:: Excerpted passage ::

Marcin et al. [47] introduced a novel method to analyze the walking style of individual wearing different types on shoes. Different 81 individual and 2700 walking periods were used for the analysis and it is assessed that the style of walking changes according to the types of shoes. The system was evaluated based on the database of 81 individual and attained the accuracy of 99%. Khan et al. [48] presented a HGR system in which sequence of video is used for extraction of features. Codebook generation is done in this method and after that; vector is encoded using encoding based on fisher vector. Linear SVM is used for final gait recognition. The presented HGR method is assessed using CASIA-A and TUM GAID databases. In case of CASIA-A the attained accuracy was 100% and in case of TUM GAID the recognition rate was 97.74%. Few other studies also used CASIA-B dataset and showed significant performance [49, 50]. In summary, the above listed techniques are tries to address the problem of HGA under different variations. The main challenge which they were faced is walking style like speed etc. To resolve these issues, few researchers focused on the region of interest detection for features extraction and rest of them passed raw video frames directly for feature extraction.

Proposed methodology

Here, a novel method is proposed for gait recognition using aggregation of deep learning features. The proposed design, as shown in Fig. 3, consists of a series of steps. First, two pre-trained CNN models (AlexNet and VGG16) are retrained on gait datasets using a transfer learning approach, and the features are extracted from the second last Fully Connected Layer (FC7) in each. Second, we select the most discriminant features using the proposed probabilistic approach ENGMwCE. Third, the aggregation of these features is performed using Canonical Correlation Analysis (CCA) and the features are subjected to KELM for final recognition.

:::

# Task 1:
Does the gait recognition passage support each of these statements: (a) Khan et al. used a linear SVM for the final recognition step; (b) Marcin et al. evaluated their system on a database of 2700 individuals; (c) the proposed method extracts features from the last fully connected layer of each CNN? Answer yes or no for each and quote the deciding words.
# Task 2:
Can you swap "AlexNet" for "ResNet50" in the gait recognition passage, starting at "Here, a novel" and ending at "for final recognition.", and give that part again?
Rely only on the gait recognition passage.

:: Available data ::

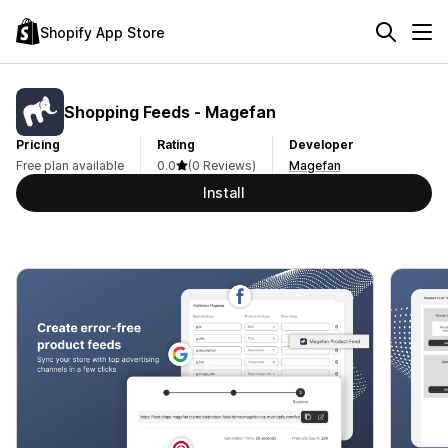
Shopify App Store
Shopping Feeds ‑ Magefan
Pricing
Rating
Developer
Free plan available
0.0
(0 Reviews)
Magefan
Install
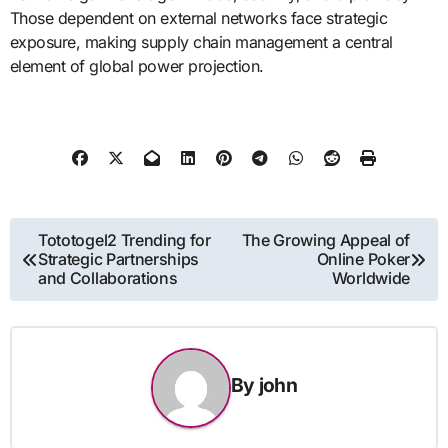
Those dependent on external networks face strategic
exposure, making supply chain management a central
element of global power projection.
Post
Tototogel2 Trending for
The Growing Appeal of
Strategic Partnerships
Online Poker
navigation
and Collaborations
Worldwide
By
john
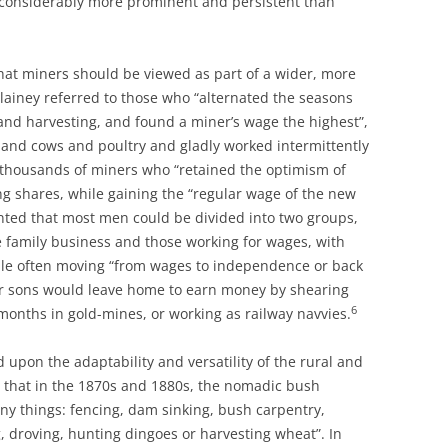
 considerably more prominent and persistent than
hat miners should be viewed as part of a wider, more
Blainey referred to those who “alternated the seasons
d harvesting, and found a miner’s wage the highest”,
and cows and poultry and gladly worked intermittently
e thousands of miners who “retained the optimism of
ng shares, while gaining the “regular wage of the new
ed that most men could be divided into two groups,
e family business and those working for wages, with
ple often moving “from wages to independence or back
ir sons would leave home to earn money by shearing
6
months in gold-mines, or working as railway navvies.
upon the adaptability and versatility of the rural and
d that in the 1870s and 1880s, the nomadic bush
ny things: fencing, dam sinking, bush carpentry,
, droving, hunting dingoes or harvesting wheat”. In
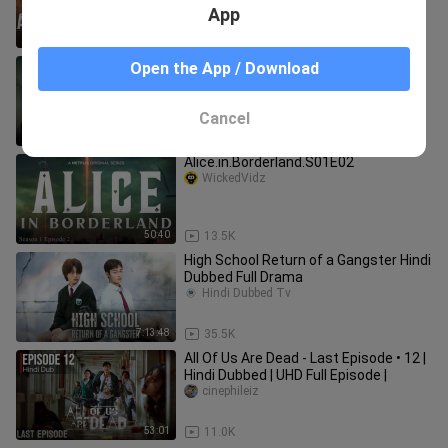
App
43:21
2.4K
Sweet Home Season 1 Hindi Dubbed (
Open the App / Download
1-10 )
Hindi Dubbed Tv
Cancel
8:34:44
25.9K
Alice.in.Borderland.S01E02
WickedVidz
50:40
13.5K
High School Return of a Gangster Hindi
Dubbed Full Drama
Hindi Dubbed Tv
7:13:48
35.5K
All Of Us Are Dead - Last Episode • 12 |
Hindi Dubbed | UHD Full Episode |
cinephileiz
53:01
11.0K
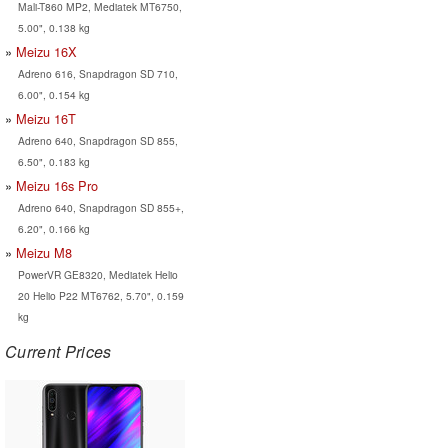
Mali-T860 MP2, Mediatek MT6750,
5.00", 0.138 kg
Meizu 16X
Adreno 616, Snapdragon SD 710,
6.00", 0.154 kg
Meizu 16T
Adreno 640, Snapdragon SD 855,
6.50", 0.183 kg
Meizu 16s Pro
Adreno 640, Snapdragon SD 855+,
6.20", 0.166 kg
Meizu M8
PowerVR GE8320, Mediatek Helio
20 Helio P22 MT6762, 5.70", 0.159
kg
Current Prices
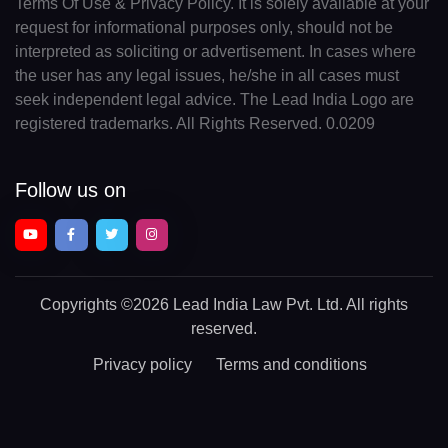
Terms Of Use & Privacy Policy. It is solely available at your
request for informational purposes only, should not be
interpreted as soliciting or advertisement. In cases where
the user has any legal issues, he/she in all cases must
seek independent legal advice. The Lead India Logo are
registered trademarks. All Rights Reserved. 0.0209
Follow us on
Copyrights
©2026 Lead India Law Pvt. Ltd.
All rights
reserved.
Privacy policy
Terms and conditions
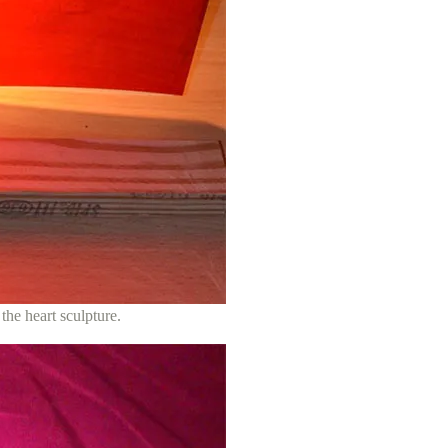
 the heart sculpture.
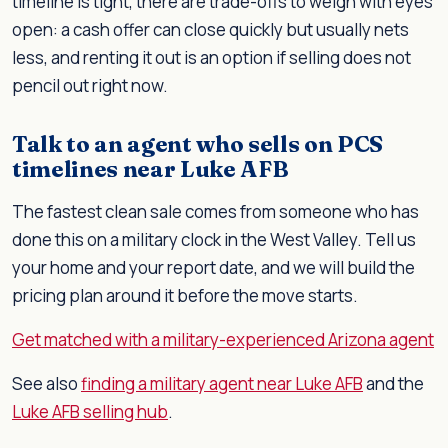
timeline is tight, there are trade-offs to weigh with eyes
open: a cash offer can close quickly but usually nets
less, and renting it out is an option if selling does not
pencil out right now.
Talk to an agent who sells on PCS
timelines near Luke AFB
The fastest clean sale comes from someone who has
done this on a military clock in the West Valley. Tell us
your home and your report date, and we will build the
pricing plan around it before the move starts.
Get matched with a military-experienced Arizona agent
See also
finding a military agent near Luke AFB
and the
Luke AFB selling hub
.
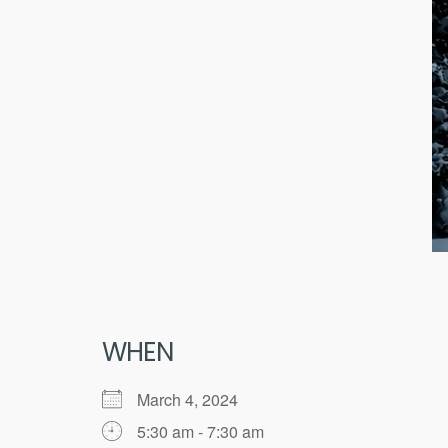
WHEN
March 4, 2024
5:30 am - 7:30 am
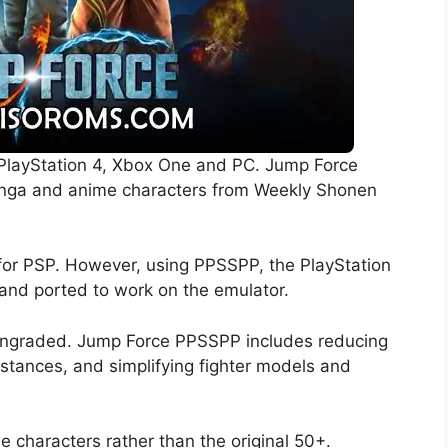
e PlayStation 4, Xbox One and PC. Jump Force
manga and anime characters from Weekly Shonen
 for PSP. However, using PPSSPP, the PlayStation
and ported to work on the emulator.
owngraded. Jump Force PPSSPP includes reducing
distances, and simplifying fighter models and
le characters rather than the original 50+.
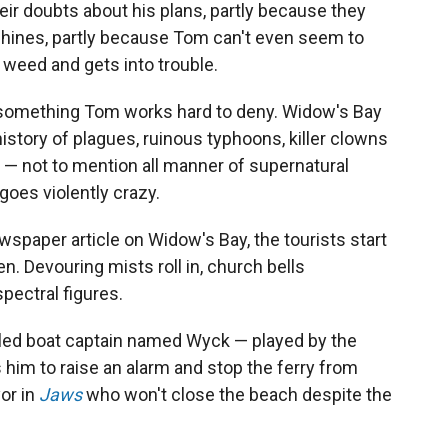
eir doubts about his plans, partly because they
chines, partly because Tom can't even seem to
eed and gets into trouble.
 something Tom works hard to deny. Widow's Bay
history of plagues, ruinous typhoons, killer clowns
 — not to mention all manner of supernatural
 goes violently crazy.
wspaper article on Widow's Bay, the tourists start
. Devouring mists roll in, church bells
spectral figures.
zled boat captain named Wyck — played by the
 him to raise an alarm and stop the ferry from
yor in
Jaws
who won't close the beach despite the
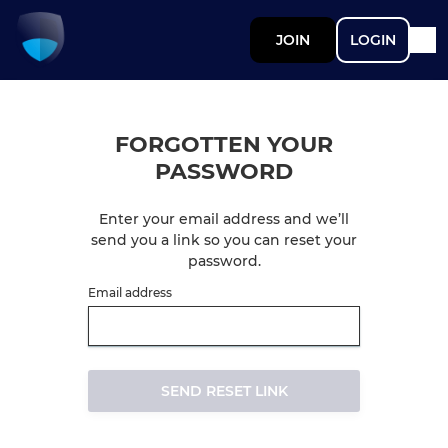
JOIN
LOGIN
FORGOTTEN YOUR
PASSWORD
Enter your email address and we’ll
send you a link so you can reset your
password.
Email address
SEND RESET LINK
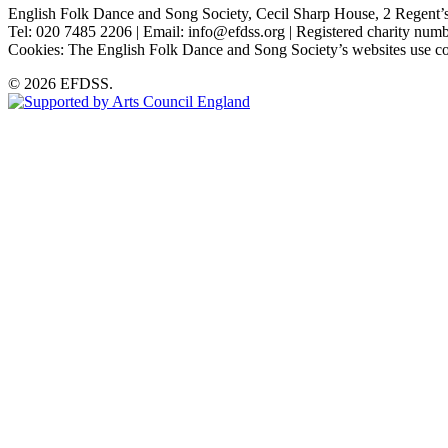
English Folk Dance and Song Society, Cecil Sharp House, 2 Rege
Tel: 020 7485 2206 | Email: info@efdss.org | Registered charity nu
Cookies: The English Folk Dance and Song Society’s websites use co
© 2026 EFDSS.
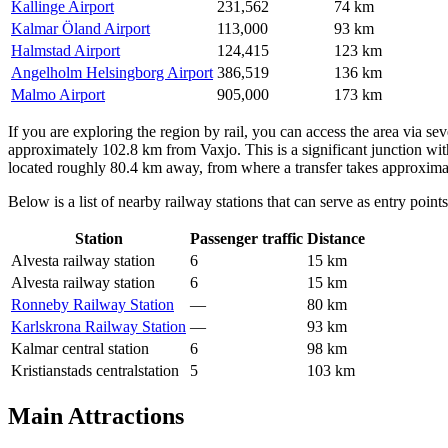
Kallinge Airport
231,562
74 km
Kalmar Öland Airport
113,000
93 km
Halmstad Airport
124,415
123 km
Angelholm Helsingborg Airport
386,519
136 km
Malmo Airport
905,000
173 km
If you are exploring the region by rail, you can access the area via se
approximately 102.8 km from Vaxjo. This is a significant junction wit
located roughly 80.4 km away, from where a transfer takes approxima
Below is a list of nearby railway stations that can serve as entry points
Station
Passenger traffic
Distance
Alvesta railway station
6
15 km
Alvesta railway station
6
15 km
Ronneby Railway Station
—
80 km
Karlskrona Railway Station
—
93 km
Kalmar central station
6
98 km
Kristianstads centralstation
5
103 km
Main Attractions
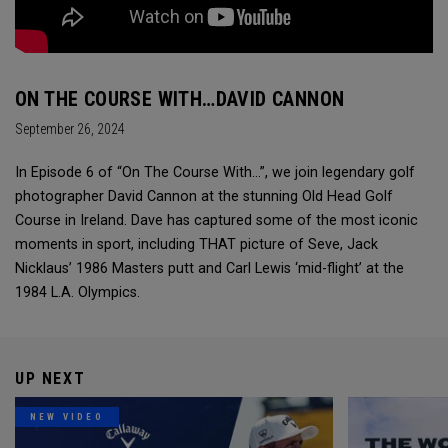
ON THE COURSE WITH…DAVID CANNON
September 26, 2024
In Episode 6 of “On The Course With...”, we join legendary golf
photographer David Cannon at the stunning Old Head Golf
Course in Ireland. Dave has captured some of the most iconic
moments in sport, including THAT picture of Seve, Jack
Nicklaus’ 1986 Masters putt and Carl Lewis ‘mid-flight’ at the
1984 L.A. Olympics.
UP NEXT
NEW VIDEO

:::

# Task answer 1:
(a) Yes: "Linear SVM is used for final gait recognition."
(b) No: "The system was evaluated based on the database of 81 individual"
(c) No: "the features are extracted from the second last Fully Connected Layer (FC7) in each"

# Task answer 2:
Here, a novel method is proposed for gait recognition using aggregation of deep learning features. The proposed design, as shown in Fig. 3, consists of a series of steps. First, two pre-trained CNN models (ResNet50 and VGG16) are retrained on gait datasets using a transfer learning approach, and the features are extracted from the second last Fully Connected Layer (FC7) in each. Second, we select the most discriminant features using the proposed probabilistic approach ENGMwCE. Third, the aggregation of these features is performed using Canonical Correlation Analysis (CCA) and the features are subjected to KELM for final recognition.